Fig 3. Multi-epitope vaccine construct design.

(A) Schematic representation of the multi-epitope vaccine construct, illustrating the arrangement of B-cell, HTL, and CTL epitopes. (B) Sequence of the final vaccine construct, which is 327 amino acids in length. The construct incorporates various components linked together, including an adjuvant, PADRE sequence, EAAAK, GGGGS, GPGPG, and KK linkers.

Fig 4. Quality assessment of the refined vaccine construct.

Various assessments confirmed the high quality of the refined structure. (A) Refined 3D structure of the vaccine construct, (B) Ramachandran plot analysis, (C) Z-score distribution, (D) ERRAT quality factor, (E) VERIFY-3D score. These results indicate that the refined structure is accurate and reliable, providing a solid foundation for further analysis and simulations.

Fig 5. Vaccine constructs with mutated structure.

The left panel shows the original vaccine construct, while the right panel displays the mutant version. The white arrows in the mutant structure highlight the locations where disulfide bonds (yellow) were introduced, leading to structural alterations.

Fig 6. Predicted B-cell epitopes in the vaccine construct.

The epitopes are visualized as blue and pink spheres on the 3D structure of the protein. The number of residues in each epitope and their corresponding scores are indicated.

Fig 7. Molecular interactions of the vaccine construct with TLR4.

(A) Visual representation of the interactions between the vaccine construct and mouse TLR4 (B) Visual representation of the interactions between the vaccine construct and human TLR4.

Fig 8. Normal mode analysis of human and mouse TLR4-vaccine complexes.

Molecular dynamics simulations of the vaccine constructs with human TLR4 (left column) and mouse TLR4 (right column). (A) Deformability, (B) B-factor, (C) eigenvalues, (D) variance map, (E) covariance map, and (F) elastic network analysis. These results provide insights into the flexibility, stability, and interactions within the vaccine constructs and their complexes with TLR4.

Fig 9. Molecular dynamics simulation of MEVC-human TLR4 complex.

Molecular dynamics simulation of the MEVC-Human TLR4 complex. (A) Root-mean-square deviation (RMSD) of the protein backbone over time. (B) RMSF of individual residues. (C) Hydrogen bond formation and breakage. (D) Radius of gyration (Rg) over time.

Fig 10. Molecular dynamics simulation of MEVC-mice TLR4 complex.

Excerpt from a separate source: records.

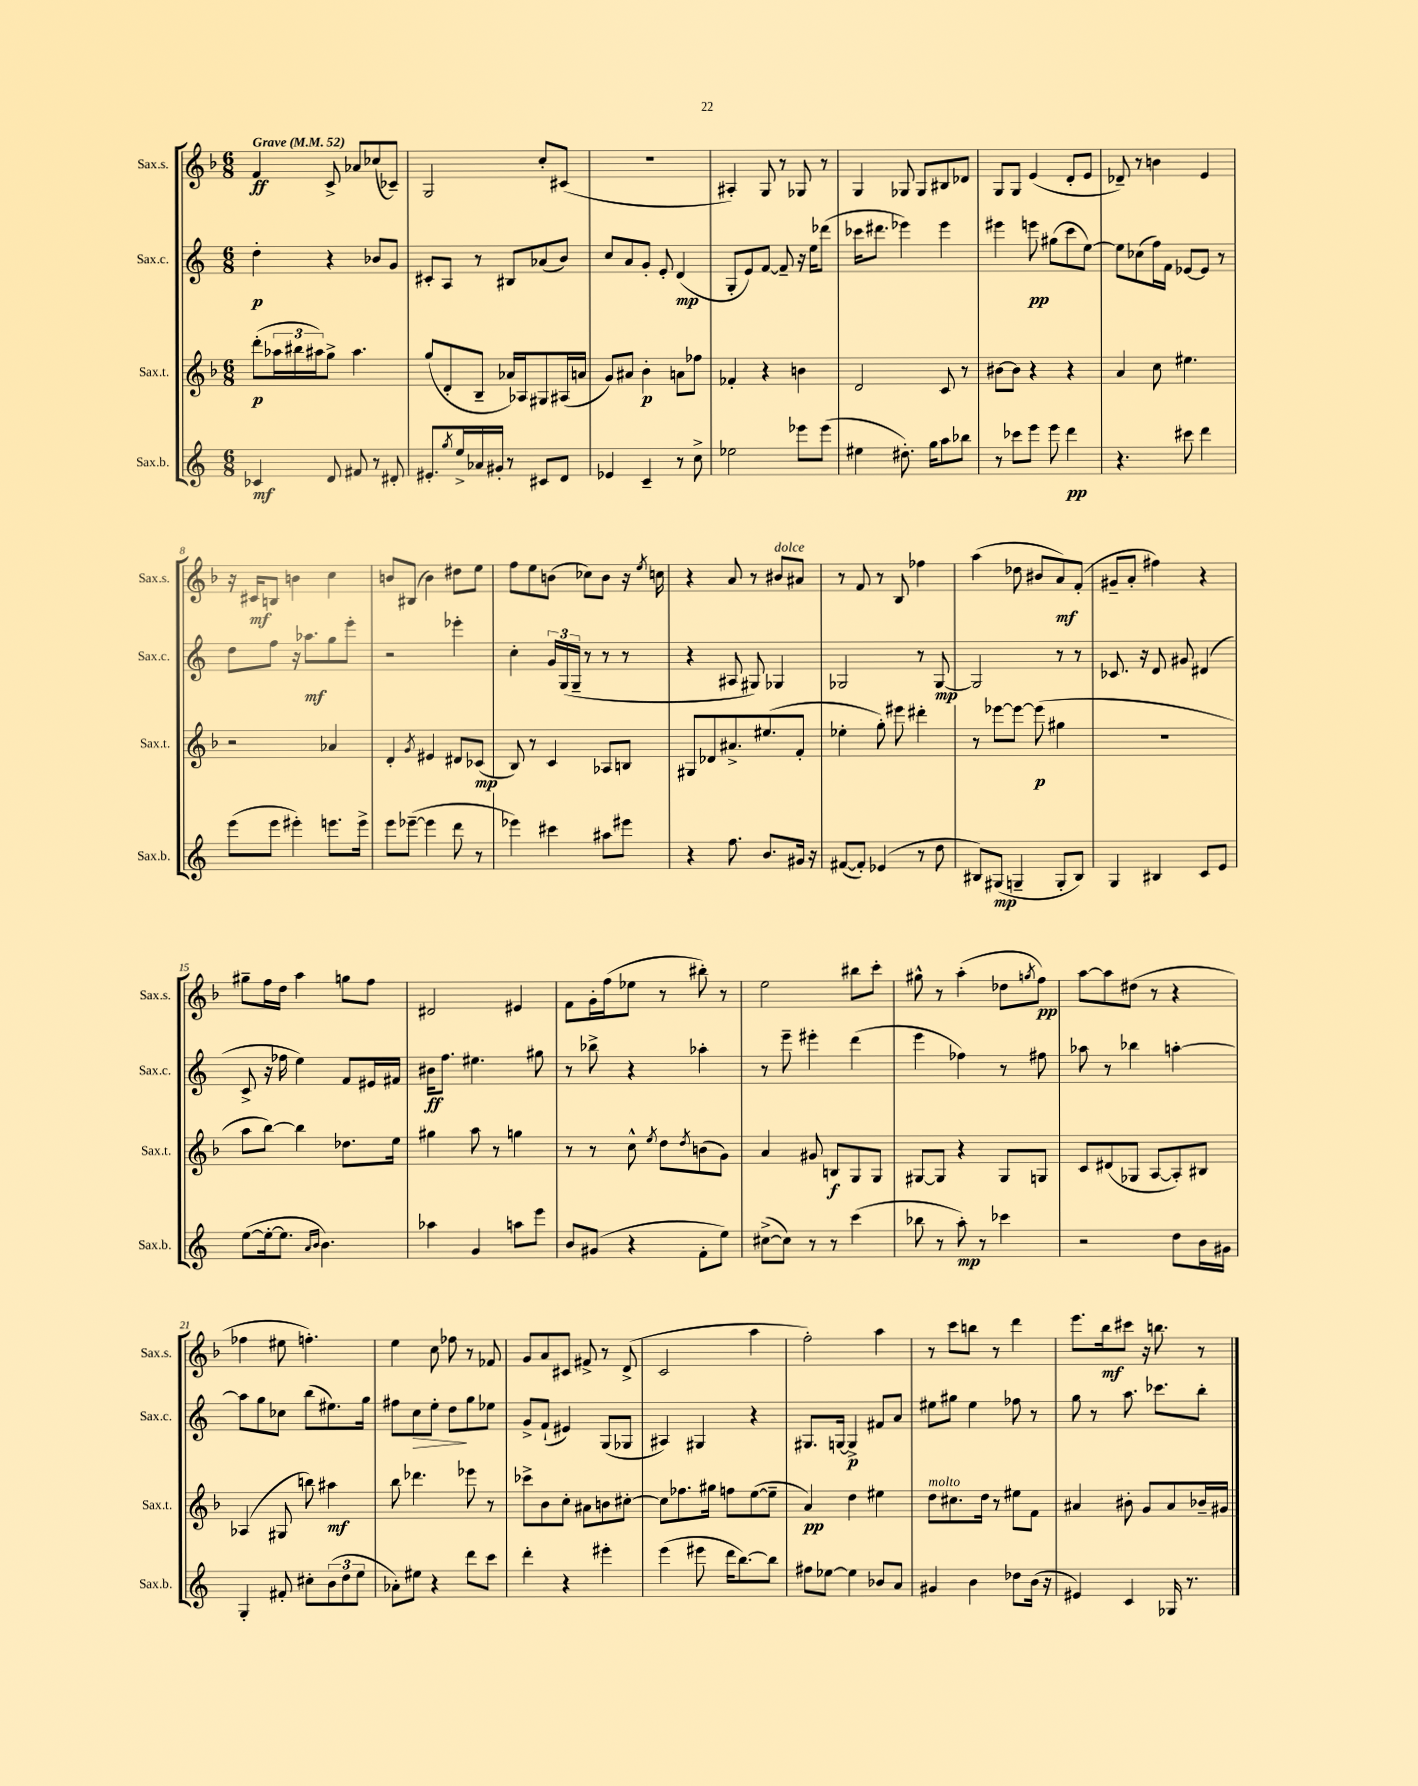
<<
\new StaffGroup <<
\new Staff = "s0" \with { instrumentName = "Sax.s." shortInstrumentName = "Sax.s." } {
    \clef treble \key f \major \numericTimeSignature \time 6/8 \tempo "Grave" 4 = 52
    f'4\ff c'8-> aes'8 ces''8( ces'8--) |
    g2 c''8-. cis'8( |
    R2. |
    ais4-.) g8 r8 ges8 r8 |
    g4 ges8 ges8 bis8 des'8 |
    g8 g8 e'4( d'8-. e'8 |
    des'8--) r8 b'4 e'4 |
    r16 cis'16\mf b8 b'4 c''4 |
    b'8 bis8( b'4) dis''8 e''8 |
    f''8 e''8 b'8( ces''8) b'8 r16 \acciaccatura { e''8 } c''16 |
    r4 a'8 r8 bis'8^\markup { \italic "dolce" } ais'8 |
    r8 f'8 r8 bes8 fes''4 |
    a''4( des''8 bis'8 a'8\mf) f'8-.( |
    gis'8-- a'8-. fis''4) r4 |
    gis''8-- f''16 d''16 a''4 g''8 f''8 |
    dis'2 eis'4 |
    f'8 g'16-. f''16( ees''8 r8 bis''8-.) r8 |
    e''2 bis''8 c'''8-. |
    gis''8-^ r8 a''4-.( des''8 \acciaccatura { g''8 } f''8\pp) |
    a''8~ a''8 dis''8( r8 r4 |
    fes''4 eis''8 f''4.-.) |
    e''4 c''8 fes''8 r8 fes'8 |
    g'8 a'8 cis'8 fis'8-> r8 d'8->( |
    c'2 a''4 |
    f''2-.) a''4 |
    r8 c'''8 b''8 r8 d'''4 |
    e'''8. bes''16\mf cis'''8 r16 b''8. r8 \bar "|." |
}
\new Staff = "s1" \with { instrumentName = "Sax.c." shortInstrumentName = "Sax.c." } {
    \clef treble \key c \major \numericTimeSignature \time 6/8
    d''4-.\p r4 bes'8 g'8 |
    cis'8-. a8 r8 bis8 aes'8( b'8) |
    c''8 a'8 g'8-. e'8-. d'4\mp( |
    g8-. e'8) f'8~ f'8-- r16 e''16 des'''8( |
    ces'''16 dis'''8. ees'''4) ees'''4 |
    eis'''4 e'''8\pp gis''8( c'''8 e''8~) |
    e''8 ces''8( f''16) f'16 ees'8~ ees'8 r8 |
    d''8 f''8 r16 aes''8.\mf g''8 e'''8-. |
    r2 ees'''4-. |
    c''4-. \tuplet 3/2 { g'16 g16( g16-- } r8 r8 r8 |
    r4 ais8 gis8) ges4 |
    ges2 r8 ges8~\mp |
    ges2 r8 r8 |
    ces'8. r16 d'8 gis'8 dis'4( |
    c'8-> r16 fes''16 e''4) f'8 eis'16 fis'16 |
    bis'16\ff f''8. eis''4. gis''8 |
    r8 bes''8-> r4 aes''4-. |
    r8 e'''8-- eis'''4-. d'''4( |
    e'''4 fes''4) r8 fis''8 |
    aes''8 r8 bes''4 a''4~-. |
    a''8 g''8 ces''8 b''8( eis''8.) g''16 |
    fis''8 c''8\> e''8-. d''8\! g''8 ees''8 |
    g'8-> f'8-!( eis'4) g8( ges8 |
    ais4) gis4 r4 |
    gis8. g16~ g4->\p fis'8 a'8 |
    eis''8 gis''8 eis''4 fes''8 r8 |
    g''8 r8 a''8. ces'''8. b''8-. \bar "|." |
}
\new Staff = "s2" \with { instrumentName = "Sax.t." shortInstrumentName = "Sax.t." } {
    \clef treble \key f \major \numericTimeSignature \time 6/8
    d'''8-.\p( \tuplet 3/2 { aes''16 bis''16 ais''16) } g''8-> ais''4. |
    g''8( d'8-. bes8-- aes'16) aes16 gis8 ais16( a'16 |
    g'8) ais'8 bes'4-.\p a'8 fes''8 |
    fes'4-. r4 b'4 |
    d'2 c'8 r8 |
    bis'8~ bis'8 r4 r4 |
    a'4 c''8 eis''4. |
    r2 aes'4 |
    d'4-. \acciaccatura { g'8 } eis'4 dis'8 ces'8\mp( |
    bes8) r8 c'4 aes8 b8 |
    gis8 des'8 ais'8.-> eis''8.( f'8-. |
    ees''4-. g''8-.) eis'''8 dis'''4-. |
    r8 ees'''8~ ees'''8~ ees'''8\p( gis''4 |
    R2. |
    a''8 bes''8~) bes''4 des''8. e''16 |
    gis''4 a''8 r8 g''4 |
    r8 r8 c''8-^ \acciaccatura { e''8 } d''8 \acciaccatura { d''8 } b'8( g'8) |
    a'4 gis'8 b8\f g8 g8 |
    gis8~ gis8 r4 gis8 g8 |
    c'8 dis'8( ges8 a8~ a8-.) bis8 |
    aes4( gis8 b''8) ais''4\mf |
    bes''8 des'''4. ees'''8 r8 |
    ces'''8-> bes'8 c''8-. ais'8 b'8 cis''8~-. |
    cis''8 fes''8. gis''16 f''8 e''8~( e''8-- |
    a'4\pp) d''4 eis''4 |
    d''8^\markup { \italic "molto" } cis''8. d''16 r8 eis''8 f'8 |
    ais'4 bis'8-. g'8 ais'8 bes'16-- gis'16 \bar "|." |
}
\new Staff = "s3" \with { instrumentName = "Sax.b." shortInstrumentName = "Sax.b." } {
    \clef treble \key c \major \numericTimeSignature \time 6/8
    ces'4\mf d'8 fis'8 r8 dis'8-. |
    eis'8.-. \acciaccatura { g''8 } e''16-> aes'16 gis'16-. r8 cis'8 d'8 |
    ees'4 c'4-- r8 c''8-> |
    ees''2 ees'''8 ees'''8( |
    eis''4 dis''8.-.) g''16 a''8 bes''8 |
    r8 ces'''8 e'''8 e'''8 d'''4\pp |
    r4. cis'''8 d'''4 |
    e'''8( e'''8 eis'''4-.) e'''8. e'''16-> |
    e'''8 ees'''8~--( ees'''4 d'''8 r8 |
    ees'''4) cis'''4 ais''8 eis'''8 |
    r4 f''8. b'8. gis'16 r16 |
    fis'8~( fis'8-.) ees'4( r8 d''8 |
    bis8) gis8\mp( g4-- g8-. bis8) |
    g4 bis4 c'8 e'8 |
    e''8~( e''16~-. e''8. \grace { a'16 b'16 } b'4.) |
    aes''4 g'4 a''8 e'''8 |
    b'8 gis'8( r4 f'8-. e''8) |
    cis''8~->( cis''8) r8 r8 c'''4( |
    bes''8 r8 a''8-.\mp) r8 ces'''4 |
    r2 d''8 b'16 gis'16 |
    g4-. fis'8-. cis''8-. \tuplet 3/2 { b'8( d''8 e''8 } |
    aes'8-.) eis''8 r4 d'''8 c'''8 |
    d'''4-. r4 eis'''4-. |
    e'''4( eis'''8 d'''16 b''8.~) b''8 |
    fis''8 ees''8~ ees''4 bes'8 a'8 |
    gis'4 b'4 des''8 b'16( r16 |
    eis'4) c'4 ges16 r8. \bar "|." |
}
>>
>>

Molecular dynamics simulation of the MEVC-Mice TLR4 complex. (A) Root-mean-square deviation (RMSD) of the protein backbone over time. (B) RMSF of individual residues. (C) Hydrogen bond formation and breakage. (D) Radius of gyration (Rg) over time.

Fig 11. Immune response simulation to vaccine antigen.

The immunological response to the vaccine antigen after three doses given at intervals of 1, 84, and 168 hours was simulated using the C-ImmSim server. The results depict the dynamics of various immune cell populations and parameters, including: (A) antigen and immunoglobulin levels, (B) B cell population, (C) B cell population distribution by state, (D) helper T cell population, (E) cytotoxic T cell population distribution by state, (F) cytokine production, (G) total cytotoxic T cell population, (H) macrophage population distribution by state, and (I) dendritic cell population distribution by state. The conducted simulations offer significant insights into the prospective effectiveness and safety of the vaccination candidate.

Fig 12. Computational cloning of vaccine construct into pET28a (+) vector.

(A) A diagram illustrating the cloning process, showing the pET28a (+) vector, the vaccine construct fragment, and the final cloned product. Between the NdeI and XhoI restriction sites, the vaccine fragment is introduced. (B) Detailed map of the final construct, indicating the various restriction enzyme sites, promoters, terminators, and other elements. The vaccine construct is highlighted in red. The total length of the final construct is 6265 base pairs.